« Le virus de la diarrhée virale bovine (BVD) est un pestivirus qui se caratérise par sa capacité à échapper aux défenses immunitaires de l’organisme.»
Les pestivirus ou l’art d’éviter les défenses immunitaires
Les pestivirus sont des virus qui touchent principalement les animaux de rente en particulier les bovins et les porcs, et qui peuvent provoquer des maladies parfois graves. Le virus de la diarrhée virale bovine (BVD) est un pestivirus : il cause des problèmes digestifs, respiratoires et de reproduction, ce qui peut entraîner des pertes économiques importantes pour les éleveurs.
Une particularité de ces virus est leur capacité à échapper aux défenses immunitaires de l’organisme. Normalement, lorsqu’un virus infecte un animal, le système immunitaire réagit d’abord en produisant des molécules appelées interférons (immunité innée). Les interférons agissent comme des signaux d’alerte : ils préviennent directement les cellules voisines qu’elles doivent se préparer contre une infection virale et, indirectement, cela aide le système immunitaire adaptatif à développer une réponse immunitaire spécifique contre le pestivirus (réponse des lymphocytes T et B).
Cependant, les pestivirus ont développé des moyens de bloquer cette réponse initiale du système immunitaire. Une protéine du virus, appelée Erns (une protéine de surface du virus), joue un rôle important dans ce mécanisme. Elle empêche la production d’interférons, ce qui aide le virus à passer inaperçu et à se multiplier plus facilement. Son fonctionnement précis n’est toutefois pas encore totalement compris.Le pestivirus Bungowannah (BuPV ; isolé des porcelets en Australie) est particulièrement utile pour la recherche, car il peut être facilement modifié en laboratoire. Il sert donc de modèle pour mieux comprendre comment fonctionne la protéine Erns et, plus généralement, comment ces virus contournent le système immunitaire.
Entretien avec Dr Sara Ezzat
L’objectif de ma thèse était de mieux comprendre le rôle de la protéine Erns dans l’échappement immunitaire. Pour cela, j’ai modifié Erns pour réduire sa fonction, étudié l’impact sur la réponse immunitaire innée et développé un virus fluorescent pour suivre Erns dans les cellules.
J’ai pu montrer que lorsque Erns est modifiée, le virus perd en partie sa capacité à bloquer la réponse immunitaire, ce qui entraîne une augmentation de la production d’interférons. J’ai pu mettre en évidence notamment que l’effet de Erns se manifeste non seulement dans les cellules infectées, mais aussi après un contact intercellulaire avec des cellules dendritiques plasmacytoïdes (cellules immunitaires capables de produire de grandes quantités d'interférons). Cela signifie que Erns joue un rôle essentiel dans la capacité du virus à échapper au système immunitaire inné.

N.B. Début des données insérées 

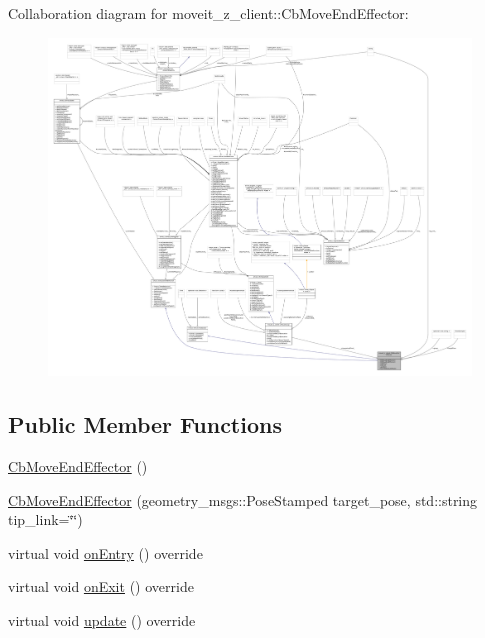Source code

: Collaboration diagram for moveit\+\_\+z\+\_\+client\+:\+:Cb\+Move\+End\+Effector\+:
\nopagebreak
\begin{figure}[H]
\begin{center}
\leavevmode
\includegraphics[width=350pt]{classmoveit__z__client_1_1CbMoveEndEffector__coll__graph}
\end{center}
\end{figure}
\subsection*{Public Member Functions}
\begin{DoxyCompactItemize}
\item 
\hyperlink{classmoveit__z__client_1_1CbMoveEndEffector_acd25310b5088e3eeaa75220d283546e8}{Cb\+Move\+End\+Effector} ()
\item 
\hyperlink{classmoveit__z__client_1_1CbMoveEndEffector_a688d63425a7a67c3f26d1ae90733ccb1}{Cb\+Move\+End\+Effector} (geometry\+\_\+msgs\+::\+Pose\+Stamped target\+\_\+pose, std\+::string tip\+\_\+link=\char`\"{}\char`\"{})
\item 
virtual void \hyperlink{classmoveit__z__client_1_1CbMoveEndEffector_a5306018b432c9d8f8a31823f6b317d84}{on\+Entry} () override
\item 
virtual void \hyperlink{classmoveit__z__client_1_1CbMoveEndEffector_af3fdc6c596da7792cfc9bbef13cb02fc}{on\+Exit} () override
\item 
virtual void \hyperlink{classmoveit__z__client_1_1CbMoveEndEffector_a09d13b5736a13a811f474b48c6ad43cf}{update} () override
\end{DoxyCompactItemize}
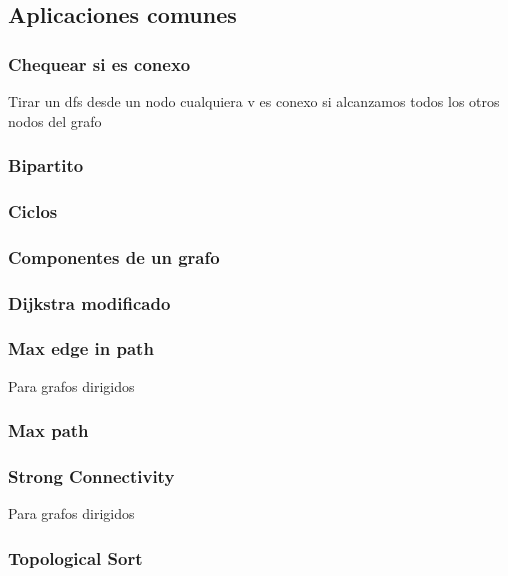 \newpage
\subsection{Aplicaciones comunes}

\subsubsection{Chequear si es conexo}
Tirar un dfs desde un nodo cualquiera v
es conexo si alcanzamos todos los otros nodos del grafo

\subsubsection{Bipartito}


\subsubsection{Ciclos}


\subsubsection{Componentes de un grafo}


\subsubsection{Dijkstra modificado}


\subsubsection{Max edge in path}
Para grafos dirigidos


\subsubsection{Max path}


\subsubsection{Strong Connectivity}
Para grafos dirigidos


\subsubsection{Topological Sort}


\newpage
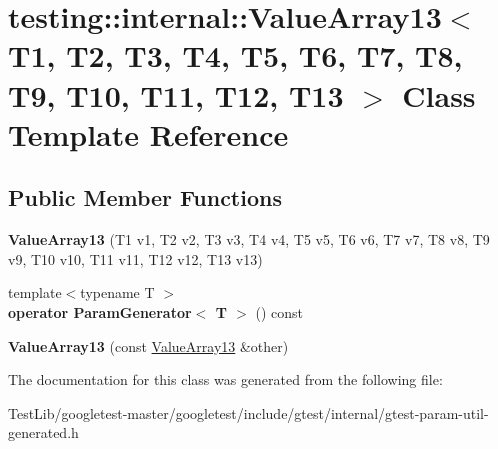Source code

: \hypertarget{classtesting_1_1internal_1_1ValueArray13}{}\section{testing\+:\+:internal\+:\+:Value\+Array13$<$ T1, T2, T3, T4, T5, T6, T7, T8, T9, T10, T11, T12, T13 $>$ Class Template Reference}
\label{classtesting_1_1internal_1_1ValueArray13}
\subsection*{Public Member Functions}
\begin{DoxyCompactItemize}
\item 
\mbox{\label{classtesting_1_1internal_1_1ValueArray13_a57505ac7a4fbb86f4121bf1d41b0352d}} 
{\bfseries Value\+Array13} (T1 v1, T2 v2, T3 v3, T4 v4, T5 v5, T6 v6, T7 v7, T8 v8, T9 v9, T10 v10, T11 v11, T12 v12, T13 v13)
\item 
\mbox{\label{classtesting_1_1internal_1_1ValueArray13_a80572fc9c66a20824ae0934785b41f24}} 
{\footnotesize template$<$typename T $>$ }\\{\bfseries operator Param\+Generator$<$ T $>$} () const
\item 
\mbox{\label{classtesting_1_1internal_1_1ValueArray13_a150575c5629d3a589bf2baba0371b1da}} 
{\bfseries Value\+Array13} (const \hyperlink{classtesting_1_1internal_1_1ValueArray13}{Value\+Array13} \&other)
\end{DoxyCompactItemize}


The documentation for this class was generated from the following file\+:\begin{DoxyCompactItemize}
\item 
Test\+Lib/googletest-\/master/googletest/include/gtest/internal/gtest-\/param-\/util-\/generated.\+h\end{DoxyCompactItemize}
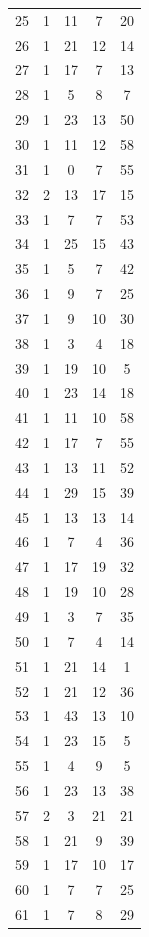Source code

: \documentclass[12pt,a4paper]{report}
\begin{document}
\begin{appendices}
\begin{longtable}{lcccc}
25  &   1 &  11 &   7 &  20 \\
26  &   1 &  21 &  12 &  14 \\
27  &   1 &  17 &   7 &  13 \\
28  &   1 &   5 &   8 &   7 \\
29  &   1 &  23 &  13 &  50 \\
30  &   1 &  11 &  12 &  58 \\
31  &   1 &   0 &   7 &  55 \\
32  &   2 &  13 &  17 &  15 \\
33  &   1 &   7 &   7 &  53 \\
34  &   1 &  25 &  15 &  43 \\
35  &   1 &   5 &   7 &  42 \\
36  &   1 &   9 &   7 &  25 \\
37  &   1 &   9 &  10 &  30 \\
38  &   1 &   3 &   4 &  18 \\
39  &   1 &  19 &  10 &   5 \\
40  &   1 &  23 &  14 &  18 \\
41  &   1 &  11 &  10 &  58 \\
42  &   1 &  17 &   7 &  55 \\
43  &   1 &  13 &  11 &  52 \\
44  &   1 &  29 &  15 &  39 \\
45  &   1 &  13 &  13 &  14 \\
46  &   1 &   7 &   4 &  36 \\
47  &   1 &  17 &  19 &  32 \\
48  &   1 &  19 &  10 &  28 \\
49  &   1 &   3 &   7 &  35 \\
50  &   1 &   7 &   4 &  14 \\
51  &   1 &  21 &  14 &   1 \\
52  &   1 &  21 &  12 &  36 \\
53  &   1 &  43 &  13 &  10 \\
54  &   1 &  23 &  15 &   5 \\
55  &   1 &   4 &   9 &   5 \\
56  &   1 &  23 &  13 &  38 \\
57  &   2 &   3 &  21 &  21 \\
58  &   1 &  21 &   9 &  39 \\
59  &   1 &  17 &  10 &  17 \\
60  &   1 &   7 &   7 &  25 \\
61  &   1 &   7 &   8 &  29 \\

\end{longtable}
\end{appendices}
\end{document}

De plus, j’ai pu créer un virus contenant une protéine fluorescente verte (GFP) rendant possible le suivi de Erns en temps réel dans les cellules et qui garde la fonction de Erns. Par ailleurs, ce virus appelé « BuPV GFP-Erns » nous a permis de publier un article, disponible via le lien suivant : GFP-Tagged Erns in Bungowannah Pestivirus: A Tool for Viral Tracking and Functional Studies
Ces résultats permettent de mieux comprendre le rôle d’Erns dans l’échappement immunitaire et offrent de nouveaux outils pour étudier les infections virales.
Je suis fière d’avoir réussi à modifier un virus complexe et à confirmer le rôle d’Erns dans la réponse immunitaire.
J’ai apprécié apprendre de nouvelles techniques et mieux comprendre la complexité de travailler avec des particules aussi petites.
Cela a été une expérience très positive, avec des collègues très sympathiques et des collaborations enrichissantes.
J’ai choisi de poursuivre une carrière académique en faisant un post-doctorat en virologie à Lausanne.